Logic for implementing GNU's grep -A -B -C flag
I am trying to implement the logic behind grep's -A -B -C flags. To understand how things work, I have cloned the grep C code and looked into it too. But I am not good with C so I am finding it very difficult.
Let's say I need to search a piece of string in array of string. I can easily do that. I have also saved the index number of matches in another array as well.
Now, how do I implement the logic for those flags. I dont need the code, I just want to understand the logic :)
As a start I'd keep a buffer that holds the last A
lines read (or C
, depending on what has been specified). This buffer has size 1 by default.

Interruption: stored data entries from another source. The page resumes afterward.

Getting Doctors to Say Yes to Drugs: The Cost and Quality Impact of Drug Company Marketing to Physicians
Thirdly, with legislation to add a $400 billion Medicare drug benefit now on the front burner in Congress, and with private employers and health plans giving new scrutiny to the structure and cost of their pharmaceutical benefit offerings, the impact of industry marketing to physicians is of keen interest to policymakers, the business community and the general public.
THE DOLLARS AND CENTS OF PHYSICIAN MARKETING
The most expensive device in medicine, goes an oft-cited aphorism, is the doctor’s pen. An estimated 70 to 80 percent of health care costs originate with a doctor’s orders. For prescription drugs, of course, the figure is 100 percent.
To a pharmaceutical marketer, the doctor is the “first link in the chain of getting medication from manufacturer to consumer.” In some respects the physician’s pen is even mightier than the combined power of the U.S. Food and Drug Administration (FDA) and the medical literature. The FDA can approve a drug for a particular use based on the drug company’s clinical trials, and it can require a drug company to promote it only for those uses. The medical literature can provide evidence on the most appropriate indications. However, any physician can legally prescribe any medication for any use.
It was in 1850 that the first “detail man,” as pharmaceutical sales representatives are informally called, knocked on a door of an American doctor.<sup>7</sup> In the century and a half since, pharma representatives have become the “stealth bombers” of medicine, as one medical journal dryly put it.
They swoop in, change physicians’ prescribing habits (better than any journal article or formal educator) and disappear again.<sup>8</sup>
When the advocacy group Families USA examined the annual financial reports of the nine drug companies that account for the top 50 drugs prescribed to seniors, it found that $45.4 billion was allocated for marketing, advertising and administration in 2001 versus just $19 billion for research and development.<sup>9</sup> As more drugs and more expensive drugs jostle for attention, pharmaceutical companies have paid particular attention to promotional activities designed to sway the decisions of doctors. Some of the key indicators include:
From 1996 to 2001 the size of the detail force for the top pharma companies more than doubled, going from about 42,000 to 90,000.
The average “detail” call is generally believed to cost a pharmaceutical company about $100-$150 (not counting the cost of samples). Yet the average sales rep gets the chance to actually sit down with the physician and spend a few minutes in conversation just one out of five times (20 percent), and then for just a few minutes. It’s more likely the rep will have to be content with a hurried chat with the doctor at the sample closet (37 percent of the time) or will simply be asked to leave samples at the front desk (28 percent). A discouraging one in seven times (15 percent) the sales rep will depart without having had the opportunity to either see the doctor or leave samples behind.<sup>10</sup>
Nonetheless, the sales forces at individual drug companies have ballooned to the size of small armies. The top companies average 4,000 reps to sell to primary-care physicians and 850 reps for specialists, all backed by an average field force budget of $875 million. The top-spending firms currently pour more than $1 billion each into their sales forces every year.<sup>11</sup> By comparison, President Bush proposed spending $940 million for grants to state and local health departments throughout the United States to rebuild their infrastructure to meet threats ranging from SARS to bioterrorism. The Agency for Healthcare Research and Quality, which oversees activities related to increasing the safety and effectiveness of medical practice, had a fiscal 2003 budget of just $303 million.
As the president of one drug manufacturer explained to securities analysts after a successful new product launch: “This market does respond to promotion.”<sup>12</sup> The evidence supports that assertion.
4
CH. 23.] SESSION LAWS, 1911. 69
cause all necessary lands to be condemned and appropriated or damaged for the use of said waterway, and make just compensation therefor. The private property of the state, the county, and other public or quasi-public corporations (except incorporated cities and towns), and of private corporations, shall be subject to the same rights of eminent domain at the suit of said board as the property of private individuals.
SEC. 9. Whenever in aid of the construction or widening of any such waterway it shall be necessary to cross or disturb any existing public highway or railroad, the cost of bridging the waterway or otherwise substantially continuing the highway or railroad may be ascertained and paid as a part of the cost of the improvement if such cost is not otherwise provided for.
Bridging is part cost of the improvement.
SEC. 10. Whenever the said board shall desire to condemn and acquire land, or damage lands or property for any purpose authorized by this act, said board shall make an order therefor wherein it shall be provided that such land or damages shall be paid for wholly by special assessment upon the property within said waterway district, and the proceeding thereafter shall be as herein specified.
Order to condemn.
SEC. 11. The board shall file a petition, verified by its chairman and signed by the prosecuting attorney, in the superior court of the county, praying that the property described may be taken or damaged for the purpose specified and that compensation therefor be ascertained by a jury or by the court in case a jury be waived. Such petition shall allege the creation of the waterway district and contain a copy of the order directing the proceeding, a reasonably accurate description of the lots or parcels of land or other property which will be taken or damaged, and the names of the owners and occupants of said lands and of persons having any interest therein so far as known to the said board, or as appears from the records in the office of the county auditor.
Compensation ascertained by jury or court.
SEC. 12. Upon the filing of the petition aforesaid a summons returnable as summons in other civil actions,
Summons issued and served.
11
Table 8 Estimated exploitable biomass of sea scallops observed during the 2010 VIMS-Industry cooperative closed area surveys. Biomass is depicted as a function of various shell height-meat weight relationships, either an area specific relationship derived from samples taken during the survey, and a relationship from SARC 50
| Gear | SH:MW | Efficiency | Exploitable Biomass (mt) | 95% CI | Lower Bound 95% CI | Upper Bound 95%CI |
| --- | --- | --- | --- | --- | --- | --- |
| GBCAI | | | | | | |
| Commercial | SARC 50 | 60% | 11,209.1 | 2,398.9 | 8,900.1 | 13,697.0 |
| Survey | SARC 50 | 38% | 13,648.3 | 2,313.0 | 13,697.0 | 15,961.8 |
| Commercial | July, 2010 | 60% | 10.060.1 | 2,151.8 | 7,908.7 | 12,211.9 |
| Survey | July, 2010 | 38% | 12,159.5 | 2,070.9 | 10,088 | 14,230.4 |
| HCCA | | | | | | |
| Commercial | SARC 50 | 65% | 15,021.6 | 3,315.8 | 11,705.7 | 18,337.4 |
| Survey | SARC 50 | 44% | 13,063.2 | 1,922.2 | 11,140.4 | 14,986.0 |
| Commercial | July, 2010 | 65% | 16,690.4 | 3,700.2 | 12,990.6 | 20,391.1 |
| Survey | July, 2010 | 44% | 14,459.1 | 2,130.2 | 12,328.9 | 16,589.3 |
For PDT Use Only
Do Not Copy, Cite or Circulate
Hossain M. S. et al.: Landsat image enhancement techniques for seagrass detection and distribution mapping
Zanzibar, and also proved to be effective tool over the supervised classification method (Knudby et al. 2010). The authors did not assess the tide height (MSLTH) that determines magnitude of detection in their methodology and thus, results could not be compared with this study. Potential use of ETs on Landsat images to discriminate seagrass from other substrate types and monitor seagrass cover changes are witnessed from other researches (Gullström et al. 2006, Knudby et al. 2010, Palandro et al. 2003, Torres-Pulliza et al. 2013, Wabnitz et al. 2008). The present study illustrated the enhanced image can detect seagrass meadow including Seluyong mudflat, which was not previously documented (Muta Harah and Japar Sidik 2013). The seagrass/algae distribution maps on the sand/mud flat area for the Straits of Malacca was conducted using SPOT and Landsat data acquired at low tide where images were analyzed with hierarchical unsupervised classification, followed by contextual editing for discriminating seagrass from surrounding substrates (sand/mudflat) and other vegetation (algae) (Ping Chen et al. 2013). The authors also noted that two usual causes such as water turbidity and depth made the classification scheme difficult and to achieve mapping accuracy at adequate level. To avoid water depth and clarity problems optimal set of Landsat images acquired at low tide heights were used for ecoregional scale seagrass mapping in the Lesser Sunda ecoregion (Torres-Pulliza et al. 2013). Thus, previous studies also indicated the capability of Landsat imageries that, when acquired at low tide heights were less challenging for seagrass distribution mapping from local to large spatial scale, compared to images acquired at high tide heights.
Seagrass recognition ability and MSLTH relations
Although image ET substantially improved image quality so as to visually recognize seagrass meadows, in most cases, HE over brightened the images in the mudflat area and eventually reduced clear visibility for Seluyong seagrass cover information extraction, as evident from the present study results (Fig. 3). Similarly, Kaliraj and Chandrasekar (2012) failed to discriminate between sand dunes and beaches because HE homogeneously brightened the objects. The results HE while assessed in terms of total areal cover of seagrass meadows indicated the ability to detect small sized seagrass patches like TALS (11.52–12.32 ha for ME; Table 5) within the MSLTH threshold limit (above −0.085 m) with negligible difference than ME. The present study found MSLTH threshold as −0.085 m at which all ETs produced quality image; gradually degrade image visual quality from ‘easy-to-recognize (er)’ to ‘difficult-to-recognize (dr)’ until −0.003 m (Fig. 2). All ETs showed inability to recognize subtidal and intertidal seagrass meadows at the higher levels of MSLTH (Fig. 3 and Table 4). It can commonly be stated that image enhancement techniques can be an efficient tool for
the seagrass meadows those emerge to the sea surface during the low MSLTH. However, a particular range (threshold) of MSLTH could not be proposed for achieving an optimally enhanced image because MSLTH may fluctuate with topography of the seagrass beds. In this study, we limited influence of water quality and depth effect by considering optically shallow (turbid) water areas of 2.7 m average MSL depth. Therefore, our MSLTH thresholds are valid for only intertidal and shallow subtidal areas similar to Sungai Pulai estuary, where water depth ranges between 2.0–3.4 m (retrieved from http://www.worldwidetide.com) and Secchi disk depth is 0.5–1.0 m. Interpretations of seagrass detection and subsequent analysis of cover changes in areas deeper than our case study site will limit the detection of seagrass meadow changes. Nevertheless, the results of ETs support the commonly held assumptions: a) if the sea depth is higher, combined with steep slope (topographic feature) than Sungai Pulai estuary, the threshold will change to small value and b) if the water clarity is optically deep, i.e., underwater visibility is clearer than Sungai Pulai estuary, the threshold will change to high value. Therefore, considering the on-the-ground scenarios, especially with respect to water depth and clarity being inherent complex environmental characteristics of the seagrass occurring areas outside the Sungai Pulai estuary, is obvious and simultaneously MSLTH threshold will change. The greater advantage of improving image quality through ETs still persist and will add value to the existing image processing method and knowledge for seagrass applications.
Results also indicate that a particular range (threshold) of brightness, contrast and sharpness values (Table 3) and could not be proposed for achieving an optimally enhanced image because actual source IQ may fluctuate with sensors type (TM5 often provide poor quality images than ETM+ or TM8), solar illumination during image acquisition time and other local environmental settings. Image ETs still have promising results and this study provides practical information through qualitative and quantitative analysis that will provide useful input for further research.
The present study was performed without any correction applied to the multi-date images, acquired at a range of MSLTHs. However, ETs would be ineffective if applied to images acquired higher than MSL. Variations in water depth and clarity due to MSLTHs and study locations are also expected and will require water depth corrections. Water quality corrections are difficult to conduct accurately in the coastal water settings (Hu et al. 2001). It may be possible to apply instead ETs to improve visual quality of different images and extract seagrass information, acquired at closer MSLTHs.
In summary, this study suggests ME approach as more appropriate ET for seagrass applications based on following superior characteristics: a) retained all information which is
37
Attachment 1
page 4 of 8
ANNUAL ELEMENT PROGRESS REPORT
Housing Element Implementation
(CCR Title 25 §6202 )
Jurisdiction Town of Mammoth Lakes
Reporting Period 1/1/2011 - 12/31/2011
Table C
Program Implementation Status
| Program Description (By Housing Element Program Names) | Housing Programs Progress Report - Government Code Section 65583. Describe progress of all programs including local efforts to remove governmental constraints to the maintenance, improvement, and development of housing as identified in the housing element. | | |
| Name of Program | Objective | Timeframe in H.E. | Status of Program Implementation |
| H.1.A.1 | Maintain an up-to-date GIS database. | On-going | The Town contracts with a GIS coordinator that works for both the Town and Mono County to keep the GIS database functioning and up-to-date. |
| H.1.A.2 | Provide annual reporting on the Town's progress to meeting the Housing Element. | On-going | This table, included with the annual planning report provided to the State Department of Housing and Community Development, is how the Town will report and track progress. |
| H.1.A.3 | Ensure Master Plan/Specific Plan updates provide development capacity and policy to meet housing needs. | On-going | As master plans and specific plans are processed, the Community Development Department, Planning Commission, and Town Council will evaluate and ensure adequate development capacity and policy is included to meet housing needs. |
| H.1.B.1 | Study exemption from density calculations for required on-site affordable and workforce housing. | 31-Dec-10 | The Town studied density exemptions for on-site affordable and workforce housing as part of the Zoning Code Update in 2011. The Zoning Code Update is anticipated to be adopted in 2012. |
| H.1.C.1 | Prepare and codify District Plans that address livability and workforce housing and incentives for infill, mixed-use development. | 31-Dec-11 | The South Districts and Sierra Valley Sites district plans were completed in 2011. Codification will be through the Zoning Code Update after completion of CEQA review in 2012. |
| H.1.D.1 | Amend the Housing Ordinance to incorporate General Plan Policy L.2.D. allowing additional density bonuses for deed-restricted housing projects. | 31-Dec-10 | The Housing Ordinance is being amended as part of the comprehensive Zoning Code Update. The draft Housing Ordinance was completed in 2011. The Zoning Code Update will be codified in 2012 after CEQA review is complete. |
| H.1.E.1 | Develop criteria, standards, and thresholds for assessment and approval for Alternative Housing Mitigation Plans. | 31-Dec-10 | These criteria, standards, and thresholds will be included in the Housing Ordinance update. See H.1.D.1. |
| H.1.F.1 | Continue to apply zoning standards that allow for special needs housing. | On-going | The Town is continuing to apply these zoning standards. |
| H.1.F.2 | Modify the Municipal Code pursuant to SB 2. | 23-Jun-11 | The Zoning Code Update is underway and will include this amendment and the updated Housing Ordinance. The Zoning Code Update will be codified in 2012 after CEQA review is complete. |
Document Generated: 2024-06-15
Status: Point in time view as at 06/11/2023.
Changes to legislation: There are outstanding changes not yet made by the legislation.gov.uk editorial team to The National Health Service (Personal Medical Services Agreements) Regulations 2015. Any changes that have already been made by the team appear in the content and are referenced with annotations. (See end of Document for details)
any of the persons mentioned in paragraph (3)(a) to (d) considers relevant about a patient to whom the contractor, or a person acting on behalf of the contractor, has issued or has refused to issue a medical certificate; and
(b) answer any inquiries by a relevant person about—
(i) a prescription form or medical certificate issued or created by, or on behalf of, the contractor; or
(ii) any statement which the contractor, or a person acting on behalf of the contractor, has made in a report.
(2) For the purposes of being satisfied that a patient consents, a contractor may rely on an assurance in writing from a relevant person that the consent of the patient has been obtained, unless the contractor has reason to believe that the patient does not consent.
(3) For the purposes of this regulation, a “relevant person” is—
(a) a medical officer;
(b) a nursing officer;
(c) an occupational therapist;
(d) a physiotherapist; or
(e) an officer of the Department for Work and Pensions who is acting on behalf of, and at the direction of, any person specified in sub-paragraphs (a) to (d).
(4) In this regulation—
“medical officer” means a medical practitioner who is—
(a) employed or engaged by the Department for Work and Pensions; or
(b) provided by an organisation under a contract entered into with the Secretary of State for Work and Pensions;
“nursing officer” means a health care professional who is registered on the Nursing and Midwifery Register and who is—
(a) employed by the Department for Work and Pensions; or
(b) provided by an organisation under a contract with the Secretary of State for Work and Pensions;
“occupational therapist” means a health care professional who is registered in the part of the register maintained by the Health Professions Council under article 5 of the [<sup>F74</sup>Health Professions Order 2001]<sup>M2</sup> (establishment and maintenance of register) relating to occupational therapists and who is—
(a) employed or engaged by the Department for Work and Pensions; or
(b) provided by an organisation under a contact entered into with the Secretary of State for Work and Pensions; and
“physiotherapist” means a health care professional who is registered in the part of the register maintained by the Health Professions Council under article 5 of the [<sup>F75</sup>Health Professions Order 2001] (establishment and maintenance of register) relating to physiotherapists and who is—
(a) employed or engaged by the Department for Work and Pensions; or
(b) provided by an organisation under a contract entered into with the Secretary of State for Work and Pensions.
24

As soon as grep finds the pattern it is searching for, it can output the buffer and the consecutive B
(or C
) lines.
The thing to think about is: how to react if grep finds another occurrence of its search pattern within the trailing B
lines. I'd probably opt for printing another B
lines.
Let's show this by example:
index of match = 3
length of lines = 5
A = 2
print lines with indices max(0, 3-2) to 3, inclusive
B = 2
print lines with indices 3 to min(5-1, 3+2), inclusive
C = 3
print lines with indices max(0, 3-3) to min(5-1, 3+3), inclusive
In other words, make sure you don't go out of bounds of your lines range and just look forward, backward, or both depending on the flag.
If there are multiple flags, do as follows:
If A and B: set the min and max bounds accorddingly
If A and C: set the min as min of A and C
and max of the result of the previous calculation with 0
to not go out of bounds.
...
The above algorithm will potentially produce duplicate lines if the lower bounds of one match overlaps the upper bound of the previous one. One way to account for that is as follows:
For each match, if it is not the first in your matches array,
set its lower bound as the max of its lower bound
and the upper bound of the previous match.
If the result is greater than the match itself, set it to the match.
This will produce one duplicate line (the match itself)
but you probably want to keep that for presentation purposes.